I would rather have been offered the China project when my children were young and could have gone with me, because it would have been a great experience for them. On the other hand, I probably had more flexibility when the offer did come up, because they were already grown and on their own.

The biggest drawback was that my wife, Beverly, couldn’t join me. She’s a lawyer with the Washington State attorney general’s office, and her job can’t be done from afar. We decided that I’d go and that she’d visit when she could.

My predecessor in China tried to tell me about the job, but it’s hard to teach or learn everything by phone. And NBBJ didn’t have classes or training that larger corporations with hundreds of overseas employees might have.

Before I agreed to the assignment, however, the company sent my wife and me to Shanghai to give us a feel for what life might be like. We saw some housing options and met the people in the Shanghai office. NBBJ also paid for some economy-class airline tickets for family visits.

That amount of help was O.K. with me. I’ve traveled a fair amount, and am usually pretty good about preparing for a new region. I’m not necessarily looking for a lot of information; sometimes I enjoy being surprised and would rather find things out for myself.

I had three months to prepare. I picked up software for learning Chinese, but work was so busy that I didn’t have time to get to it before I left or after I arrived. Luckily, our Chinese employees spoke English.

Of everything I encountered, the biggest surprise was the street signs — they were in both English and Chinese, so it was easy to get around. The buses broadcast the stops in both languages as well. I was pleased to find that I could go wherever I wanted; I saw no restricted areas.

Since NBBJ is a United States company, Chinese law requires that we work with a local design institute in China. It could be stressful at times. The Chinese clients expected significantly more design options than a typical American client, and they wanted faster responses. Occasionally, they seemed intent on sticking with a design that had already been done, but on the other hand, they could be willing to take risks.

My work schedule was intense, so I didn’t have much free time, but I did become lonely for my family. It took a while, but I made friends in the compound where my apartment was. I also got to know some expats in our office, and my Chinese landlord and his wife were wonderful.

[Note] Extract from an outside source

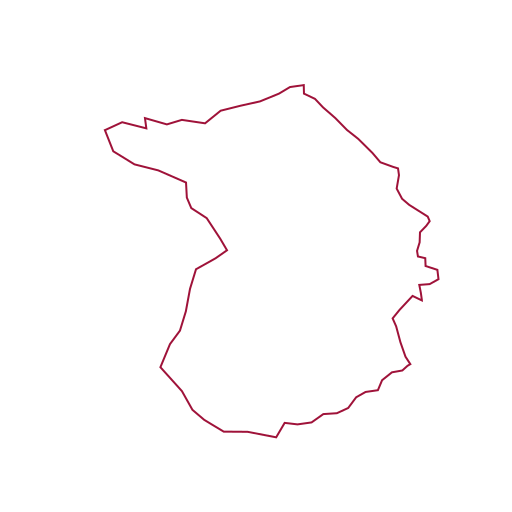 the district of Choulou, Paphos, Cyprus, rotated 107°
{"feature_id": "46923920B92618360089524", "entity_name": "Choulou", "entity_type": "district", "adm_level": 2, "iso_a3": "CYP", "parent_name": "Cyprus", "parent_adm1": "Paphos", "projection": "equal_earth", "projection_center": [32.556, 34.871], "detail": "fine", "context": "isolated", "style": "outline", "palette": "rose", "viewbox_px": 512, "rotation_deg": 107, "n_neighbors": 0, "source": "geoboundaries", "source_scale": "gbopen_adm2", "svg_char_len": 1223}
<svg xmlns="http://www.w3.org/2000/svg" viewBox="0 0 512 512"><g transform="rotate(107 256 256)"><path d="M130.7,145.8L130.7,150.9L130.0,164.5L123.4,174.8L114.1,192.5L108.9,205.8L100.9,220.5L94.3,235.3L88.5,245.5L86.7,257.6L78.6,260.3L84.5,272.9L94.0,281.5L107.0,297.4L116.8,314.7L127.4,332.3L144.0,343.5L147.5,366.7L156.2,379.7L156.6,402.5L166.0,398.2L167.2,423.1L179.5,436.9L179.8,437.3L197.6,423.1L203.9,399.0L202.7,374.5L206.2,344.4L220.4,339.2L229.1,331.9L234.2,314.2L249.9,295.3L259.0,285.4L270.0,294.0L286.2,309.5L306.7,309.5L329.5,306.9L349.6,306.9L365.4,312.5L390.3,314.9L404.3,291.6L406.9,287.3L421.7,271.8L427.8,257.7L429.8,249.9L433.4,235.5L426.6,212.7L423.5,183.7L407.2,179.8L404.9,167.1L398.9,154.2L387.5,145.4L382.7,132.7L374.4,123.4L361.8,118.9L354.0,111.5L348.7,100.2L337.9,99.1L327.5,92.0L322.7,82.6L316.7,79.0L314.3,76.8L308.6,83.6L296.2,92.7L282.3,101.4L275.7,107.1L265.4,102.9L248.4,94.6L250.0,84.4L249.4,84.6L242.8,87.7L235.9,91.4L232.1,81.7L224.8,74.7L216.2,78.5L216.0,90.9L208.6,93.5L209.1,101.0L204.0,103.5L195.1,103.5L185.4,106.1L177.4,102.0L171.9,100.1L168.1,103.3L165.2,113.9L162.3,124.5L158.6,133.0L150.4,141.2L136.9,142.9L130.7,145.8Z" fill="none" stroke="#9f1239" stroke-width="2"/></g></svg>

I enjoyed Shanghai more than I thought I would. Life moves onto the street in that city, especially when it’s warm. There’s always something happening, from card games to street-vendor sales to impromptu ballroom dancing. I was there for the 2008 Olympics in Beijing and Expo 2010 in Shanghai. The Chinese literally rebuilt both cities for these events, which, as an architect, I found fascinating. There is probably no better place for an architect to practice currently than China.

LIKE many other people who return from work in another country, I wish that I had traveled more while I was there. I also wish that I had learned the language before my arrival: then I could have enjoyed arguing with the taxi drivers about directions. But I did learn how to get around and knew the most direct routes. I also regret not being able to just talk with the drivers. Something told me they are like taxi drivers everywhere — they want to talk about the city and what’s happening.

I’d advise people who work overseas to try living outside the expat community. There were expats everywhere in Shanghai, but they seemed to congregate in certain areas. People with children might want to be close to the expat schools, but it pays to live with the locals if you can. You learn so much more about the culture.

I’ve been home a year now. I live on a houseboat on a lake in the middle of Seattle. In Shanghai, I rode a bike to work; here I walk to the office. I’m amazed by how quiet Seattle streets are. I miss the noise of Shanghai.